* WORK INSTRUCTION:
Can you recast the text read from each of the rows below as a numbered list, leaving out any blank lines and the pictures themselves?

* DATA TO PROCESS:
• • • •

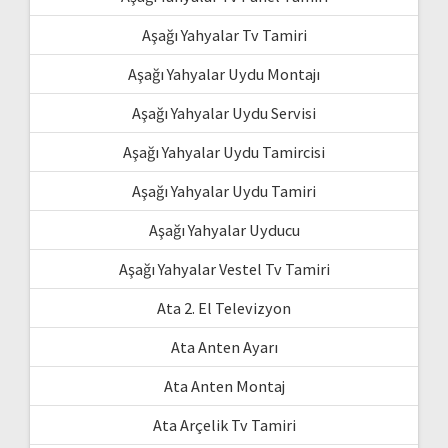
Aşağı Yahyalar Tv Tamiri
Aşağı Yahyalar Uydu Montajı
Aşağı Yahyalar Uydu Servisi
Aşağı Yahyalar Uydu Tamircisi
Aşağı Yahyalar Uydu Tamiri
Aşağı Yahyalar Uyducu
Aşağı Yahyalar Vestel Tv Tamiri
Ata 2. El Televizyon
Ata Anten Ayarı
Ata Anten Montaj
Ata Arçelik Tv Tamiri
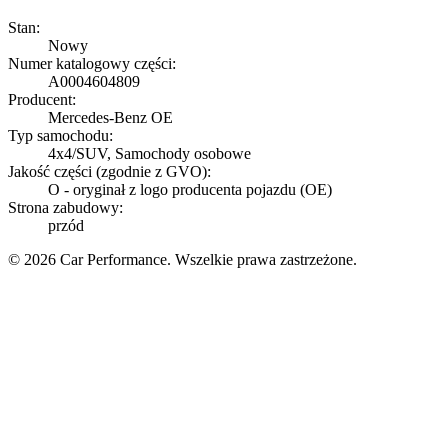
Stan:
Nowy
Numer katalogowy części:
A0004604809
Producent:
Mercedes-Benz OE
Typ samochodu:
4x4/SUV, Samochody osobowe
Jakość części (zgodnie z GVO):
O - oryginał z logo producenta pojazdu (OE)
Strona zabudowy:
przód
© 2026 Car Performance. Wszelkie prawa zastrzeżone.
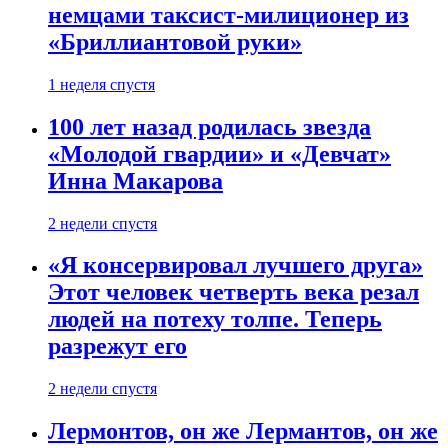
немцами таксист-милиционер из
«Бриллиантовой руки»
1 неделя спустя
100 лет назад родилась звезда
«Молодой гвардии» и «Девчат»
Инна Макарова
2 недели спустя
«Я консервировал лучшего друга»
Этот человек четверть века резал
людей на потеху толпе. Теперь
разрежут его
2 недели спустя
Лермонтов, он же Лермантов, он же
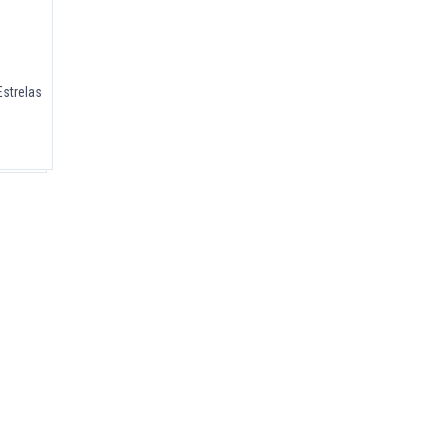
strelas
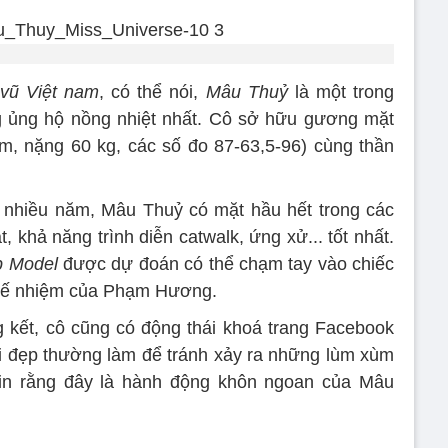
vũ Việt nam
, có thể nói,
Mâu Thuỷ
là một trong
g ủng hộ nồng nhiệt nhất. Cô sở hữu gương mặt
 m, nặng 60 kg, các số đo 87-63,5-96) cùng thần
 nhiều năm, Mâu Thuỷ có mặt hầu hết trong các
, khả năng trình diễn catwalk, ứng xử... tốt nhất.
p Model
được dự đoán có thể chạm tay vào chiếc
 kế nhiệm của Phạm Hương.
 kết, cô cũng có động thái khoá trang Facebook
i đẹp thường làm để tránh xảy ra những lùm xùm
in rằng đây là hành động khôn ngoan của Mâu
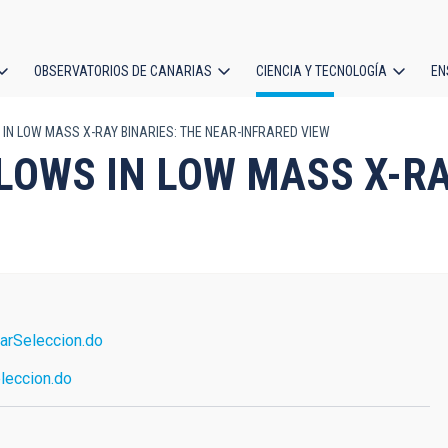
OBSERVATORIOS DE CANARIAS
CIENCIA Y TECNOLOGÍA
EN
ción
N LOW MASS X-RAY BINARIES: THE NEAR-INFRARED VIEW
l
OWS IN LOW MASS X-RA
arSeleccion.do
leccion.do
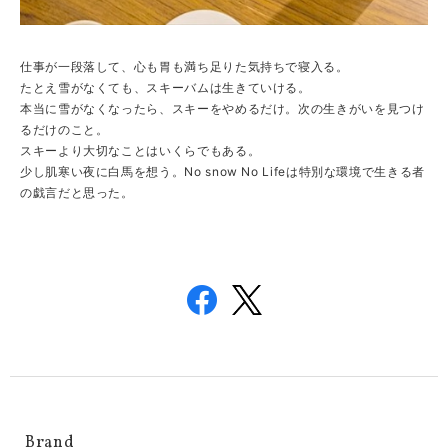
仕事が一段落して、心も胃も満ち足りた気持ちで寝入る。
たとえ雪がなくても、スキーバムは生きていける。
本当に雪がなくなったら、スキーをやめるだけ。次の生きがいを見つけ
るだけのこと。
スキーより大切なことはいくらでもある。
少し肌寒い夜に白馬を想う。No snow No Lifeは特別な環境で生きる者
の戯言だと思った。
Brand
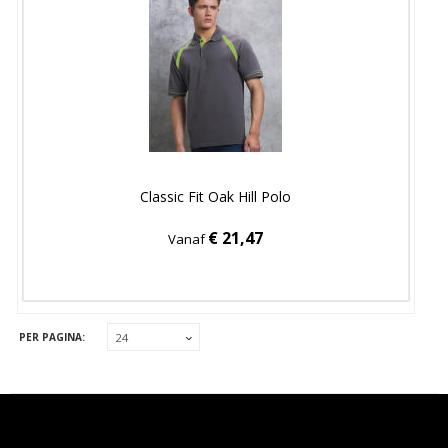
Classic Fit Oak Hill Polo
€ 21,47
Vanaf
PER PAGINA:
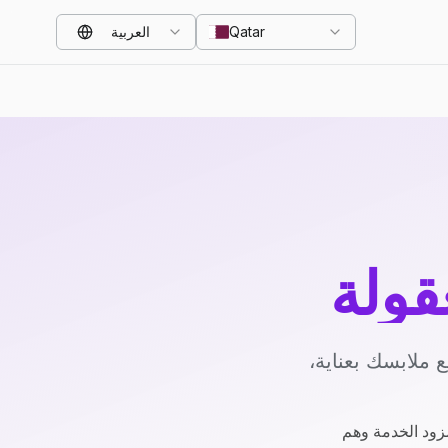
Qatar
العربية
قولة
 ملابسك بعناية،
زود الخدمة وهم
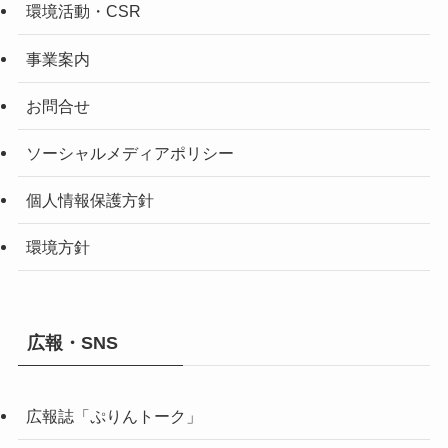
環境活動・CSR
事業案内
お問合せ
ソーシャルメディアポリシー
個人情報保護方針
環境方針
広報・SNS
広報誌「ぷりんトーク」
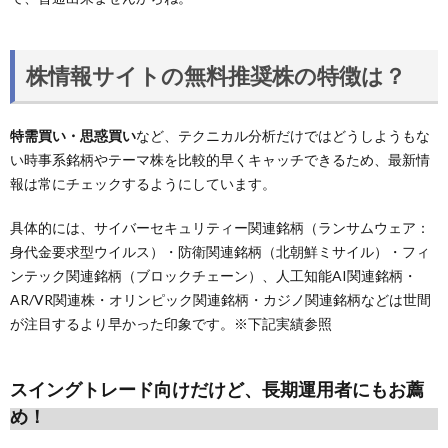
株情報サイトの無料推奨株の特徴は？
特需買い・思惑買い
など、テクニカル分析だけではどうしようもな
い時事系銘柄やテーマ株を比較的早くキャッチできるため、最新情
報は常にチェックするようにしています。
具体的には、サイバーセキュリティー関連銘柄（ランサムウェア：
身代金要求型ウイルス）・防衛関連銘柄（北朝鮮ミサイル）・フィ
ンテック関連銘柄（ブロックチェーン）、人工知能AI関連銘柄・
AR/VR関連株・オリンピック関連銘柄・カジノ関連銘柄などは世間
が注目するより早かった印象です。※下記実績参照
スイングトレード向けだけど、長期運用者にもお薦
め！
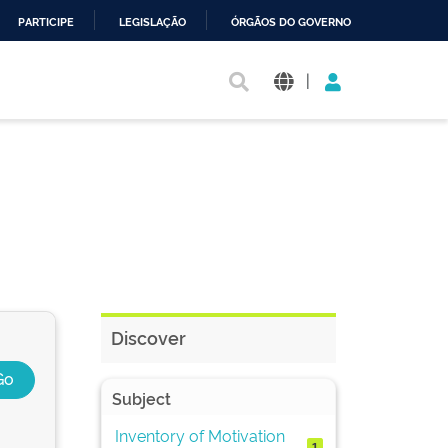
PARTICIPE
LEGISLAÇÃO
ÓRGÃOS DO GOVERNO
|
Discover
Subject
Inventory of Motivation
1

• • • •

* ANSWER TO THIS EXERCISE:
1. Aşağı Yahyalar Tv Tamiri
2. Aşağı Yahyalar Uydu Montajı
3. Aşağı Yahyalar Uydu Servisi
4. Aşağı Yahyalar Uydu Tamircisi
5. Aşağı Yahyalar Uydu Tamiri
6. Aşağı Yahyalar Uyducu
7. Aşağı Yahyalar Vestel Tv Tamiri
8. Ata 2. El Televizyon
9. Ata Anten Ayarı
10. Ata Anten Montaj
11. Ata Arçelik Tv Tamiri
12. Stan:
13. Nowy
14. Numer katalogowy części:
15. A0004604809
16. Producent:
17. Mercedes-Benz OE
18. Typ samochodu:
19. 4x4/SUV, Samochody osobowe
20. Jakość części (zgodnie z GVO):
21. O - oryginał z logo producenta pojazdu (OE)
22. Strona zabudowy:
23. przód
24. © 2026 Car Performance. Wszelkie prawa zastrzeżone.
25. немцами таксист-милиционер из
26. «Бриллиантовой руки»
27. 1 неделя спустя
28. 100 лет назад родилась звезда
29. «Молодой гвардии» и «Девчат»
30. Инна Макарова
31. 2 недели спустя
32. «Я консервировал лучшего друга»
33. Этот человек четверть века резал
34. людей на потеху толпе. Теперь
35. разрежут его
36. 2 недели спустя
37. Лермонтов, он же Лермантов, он же
38. strelas
39. vũ Việt nam
40. , có thể nói,
41. Mâu Thuỷ
42. là một trong
43. g ủng hộ nồng nhiệt nhất. Cô sở hữu gương mặt
44.  m, nặng 60 kg, các số đo 87-63,5-96) cùng thần
45.  nhiều năm, Mâu Thuỷ có mặt hầu hết trong các
46. , khả năng trình diễn catwalk, ứng xử... tốt nhất.
47. p Model
48. được dự đoán có thể chạm tay vào chiếc
49.  kế nhiệm của Phạm Hương.
50.  kết, cô cũng có động thái khoá trang Facebook
51. i đẹp thường làm để tránh xảy ra những lùm xùm
52. in rằng đây là hành động khôn ngoan của Mâu
53. OBSERVATORIOS DE CANARIAS
54. CIENCIA Y TECNOLOGÍA
55. EN
56. ción
57. N LOW MASS X-RAY BINARIES: THE NEAR-INFRARED VIEW
58. l
59. OWS IN LOW MASS X-RA
60. arSeleccion.do
61. leccion.do
62. 仕事が一段落して、心も胃も満ち足りた気持ちで寝入る。
63. たとえ雪がなくても、スキーバムは生きていける。
64. 本当に雪がなくなったら、スキーをやめるだけ。次の生きがいを見つけ
65. るだけのこと。
66. スキーより大切なことはいくらでもある。
67. 少し肌寒い夜に白馬を想う。No snow No Lifeは特別な環境で生きる者
68. の戯言だと思った。
69. Brand
70. Classic Fit Oak Hill Polo
71. € 21,47
72. Vanaf
73. PER PAGINA:
74. Qatar
75. العربية
76. قولة
77.  ملابسك بعناية،
78. زود الخدمة وهم
79. 環境活動・CSR
80. 事業案内
81. お問合せ
82. ソーシャルメディアポリシー
83. 個人情報保護方針
84. 環境方針
85. 広報・SNS
86. 広報誌「ぷりんトーク」
87. 株情報サイトの無料推奨株の特徴は？
88. 特需買い・思惑買い
89. など、テクニカル分析だけではどうしようもな
90. い時事系銘柄やテーマ株を比較的早くキャッチできるため、最新情
91. 報は常にチェックするようにしています。
92. 具体的には、サイバーセキュリティー関連銘柄（ランサムウェア：
93. 身代金要求型ウイルス）・防衛関連銘柄（北朝鮮ミサイル）・フィ
94. ンテック関連銘柄（ブロックチェーン）、人工知能AI関連銘柄・
95. AR/VR関連株・オリンピック関連銘柄・カジノ関連銘柄などは世間
96. が注目するより早かった印象です。※下記実績参照
97. スイングトレード向けだけど、長期運用者にもお薦
98. め！
99. PARTICIPE
100. LEGISLAÇÃO
101. ÓRGÃOS DO GOVERNO
102. |
103. Discover
104. Subject
105. Inventory of Motivation
106. 1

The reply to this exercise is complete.